Integration of mixed-mode chromatography and molecular imprinting technology for double recognition and selective separation of proteins

Abstract Adsorption selectivity is one of the most important parameters for chromatography. As a promising technology for protein purification, mixed-mode chromatography (MMC) has unique advantages; however, its selectivity needs to be improved further. In this study, one strategy for improving selectivity was tested. We combined MMC with molecular imprinting technology (MIT) to gain double-recognition capabilities. Molecularly imprinted polymer (MIP) enabled the enhancement of the selectivity of MMC. Cross-linked 4% agarose beads (4FF) with tryptamine (Try) as ligands were used to prepare the double-recognition resin (4FF-Try/MIPs), with bovine serum albumin (BSA) as the imprinting template protein. After removing the template protein from the imprinted layer, 3D cavities with double-recognition abilities toward BSA were obtained, owing to the combination of hydrophobic interaction and molecularly imprinted spatial matched cavities. The static and dynamic adsorption behaviors of BSA, bovine immunoglobulin G (bIgG), and bovine hemoglobin (BHb) on resins were investigated. The results showed 4FF-Try/MIPs retained the typical adsorption properties of pH dependence and salt tolerance of MMC. High and similar dynamic binding capacities for BSA were obtained for both 4FF-Try and 4FF-Try/MIPs.

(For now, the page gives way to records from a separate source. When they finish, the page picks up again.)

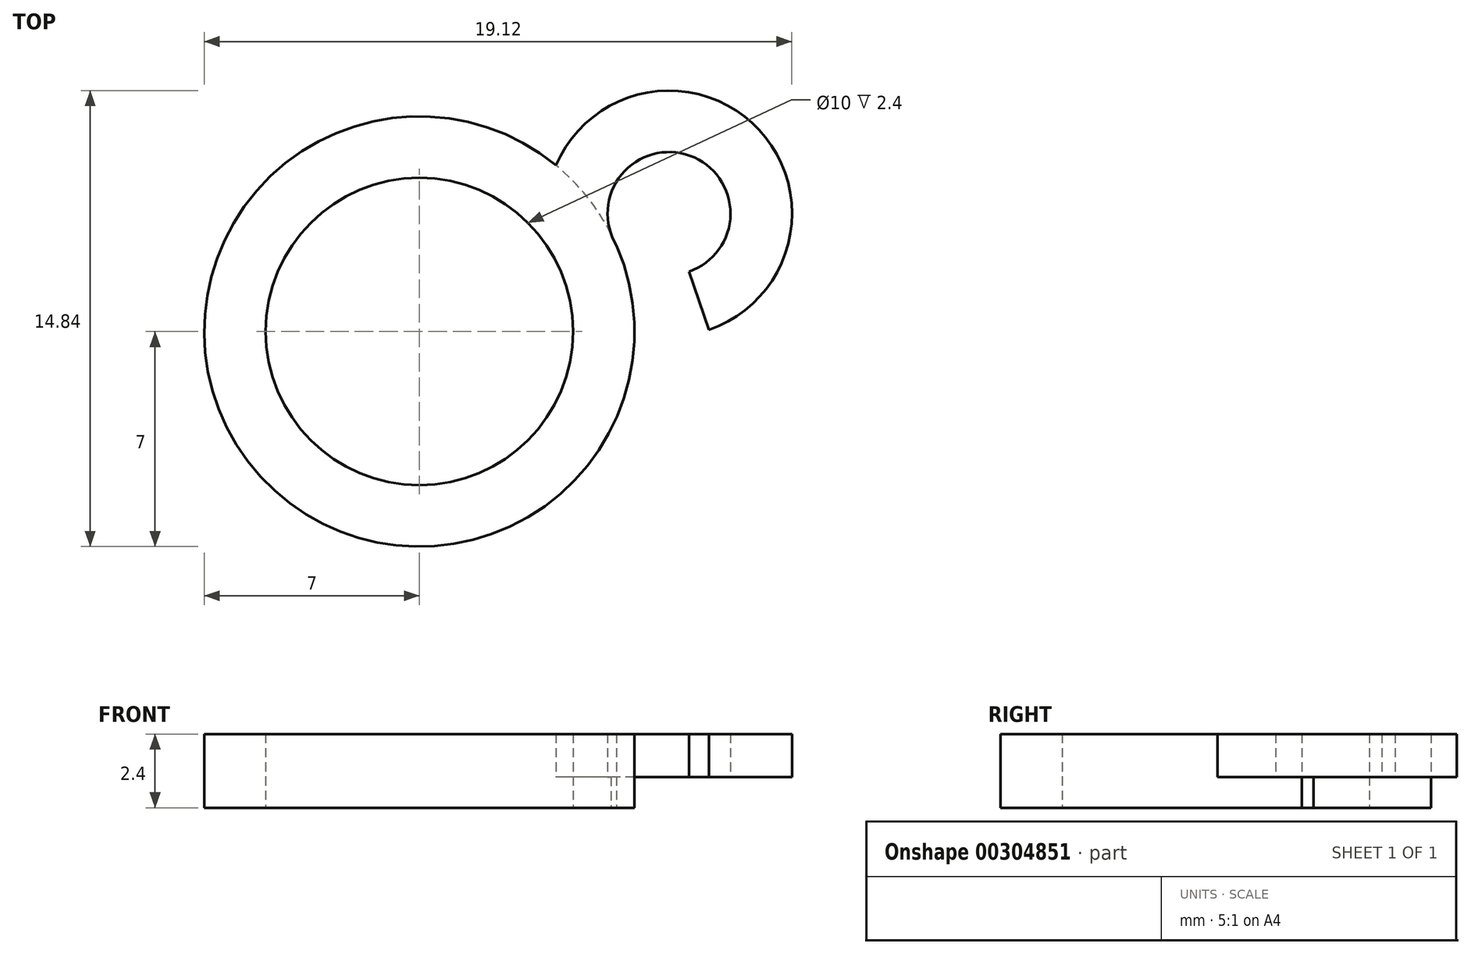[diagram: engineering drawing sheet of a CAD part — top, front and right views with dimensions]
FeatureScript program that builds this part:
annotation { "Feature Type Name" : "Feature", "Feature Type Description" : "" }
export const myFeature = defineFeature(function(context is Context, id is Id, definition is map)
    precondition{}
    {
        {
            var Q0;
            Q0=qCreatedBy(makeId("Top.planeOp"),FACE);
            var sketch = newSketch(context, id + "F0", { "sketchPlane" : qUnion([Q0])});
            skCircle(sketch, "E0", {"center": v(0, 0) * mm, "radius": 7 * mm});
            skCircle(sketch, "E1", {"center": v(0, 0) * mm, "radius": 5 * mm});
            skCircle(sketch, "E2", {"center": v(8.12, 3.84) * mm, "radius": 4 * mm});
            skPoint(sketch, "E2.first.point", {"position": v(7, 0) * mm});
            skPoint(sketch, "E2.second.point", {"position": v(11.72, 5.58) * mm});
            skPoint(sketch, "E2.third.point", {"position": v(4.62, 1.9) * mm});
            skCircle(sketch, "E3.0", {"center": v(8.12, 3.84) * mm, "radius": 2 * mm});
            skLineSegment(sketch, "E4", {"start": v(8.12, 3.84) * mm, "end": v(9.42, 0.05) * mm});
            skLineSegment(sketch, "E5", {"start": v(8.12, 3.84) * mm, "end": v(4.62, 1.9) * mm});
            skSolve(sketch);
        }
        {
            var Q0;
            {var subQ0=sQuery(id+"F0.wireOp",EDGE,"E2");var subQ1=sQuery(id+"F0.wireOp",EDGE,"E0");var subQ2=makeQuery(id+"F0.imprint","INTERSECT",VERTEX,{"disambiguationData":[OD(1.0)],"derivedFrom":[subQ1,subQ0]});Q0=makeQuery(id+"F0.imprint","IMPRINT",FACE,{"disambiguationData":[TD([[makeQuery(id+"F0.imprint","IMPRINT",EDGE,{"disambiguationData":[TD([[subQ2,1.0]])],"derivedFrom":subQ1}),1.0]])]});}
            var Q1;
            {var subQ1=sQuery(id+"F0.wireOp",EDGE,"E2");var subQ5=sQuery(id+"F0.wireOp",EDGE,"E0");var subQ6=makeQuery(id+"F0.imprint","INTERSECT",VERTEX,{"disambiguationData":[OD(1.0)],"derivedFrom":[subQ5,subQ1]});Q1=makeQuery(id+"F0.imprint","IMPRINT",FACE,{"disambiguationData":[TD([[makeQuery(id+"F0.imprint","IMPRINT",EDGE,{"disambiguationData":[TD([[subQ6,1.0]])],"derivedFrom":subQ5}),-1.0]])]});}
            var Q2;
            {var subQ0=sQuery(id+"F0.wireOp",EDGE,"E2");var subQ1=sQuery(id+"F0.wireOp",EDGE,"E0");var subQ2=makeQuery(id+"F0.imprint","INTERSECT",VERTEX,{"disambiguationData":[OD(0.0)],"derivedFrom":[subQ1,subQ0]});Q2=makeQuery(id+"F0.imprint","IMPRINT",FACE,{"disambiguationData":[TD([[makeQuery(id+"F0.imprint","IMPRINT",EDGE,{"disambiguationData":[TD([[subQ2,1.0]])],"derivedFrom":subQ1}),1.0]])]});}
            var Q3;
            {var subQ0=sQuery(id+"F0.wireOp",EDGE,"E2");var subQ1=sQuery(id+"F0.wireOp",EDGE,"E0");var subQ2=makeQuery(id+"F0.imprint","INTERSECT",VERTEX,{"disambiguationData":[OD(0.0)],"derivedFrom":[subQ1,subQ0]});Q3=makeQuery(id+"F0.imprint","IMPRINT",FACE,{"disambiguationData":[TD([[makeQuery(id+"F0.imprint","IMPRINT",EDGE,{"disambiguationData":[TD([[subQ2,-1.0]])],"derivedFrom":subQ1}),1.0]])]});}
            extrude(context, id + "F1", {"entities" : qUnion([Q0, Q1, Q2, Q3]), "depth" : 2.4 * mm});
        }
        {
            var Q0;
            {var subQ0=sQuery(id+"F0.wireOp",EDGE,"E2");var subQ1=sQuery(id+"F0.wireOp",EDGE,"E0");var subQ2=makeQuery(id+"F0.imprint","INTERSECT",VERTEX,{"disambiguationData":[OD(1.0)],"derivedFrom":[subQ1,subQ0]});Q0=makeQuery(id+"F0.imprint","IMPRINT",FACE,{"disambiguationData":[TD([[makeQuery(id+"F0.imprint","IMPRINT",EDGE,{"disambiguationData":[TD([[subQ2,1.0]])],"derivedFrom":subQ1}),-1.0]])]});}
            extrude(context, id + "F2", {"entities" : qUnion([Q0]), "operationType" : NewBodyOperationType.REMOVE, "depth" : 1 * mm});
        }
    });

However, 4FF-Try/MIPs showed lower dynamic binding capacity for the competitive impurity bIgG. When 4FF-Try/MIPs was used to separate BSA from bovine serum, the purity reached 75.1%, which was higher than 4FF-Try by ∼20%. We conclude that MIT could be applied to enhance selectivity of MMC with double recognition capabilities, and this might be a straightforward strategy for improving selectivity in other modes of chromatography.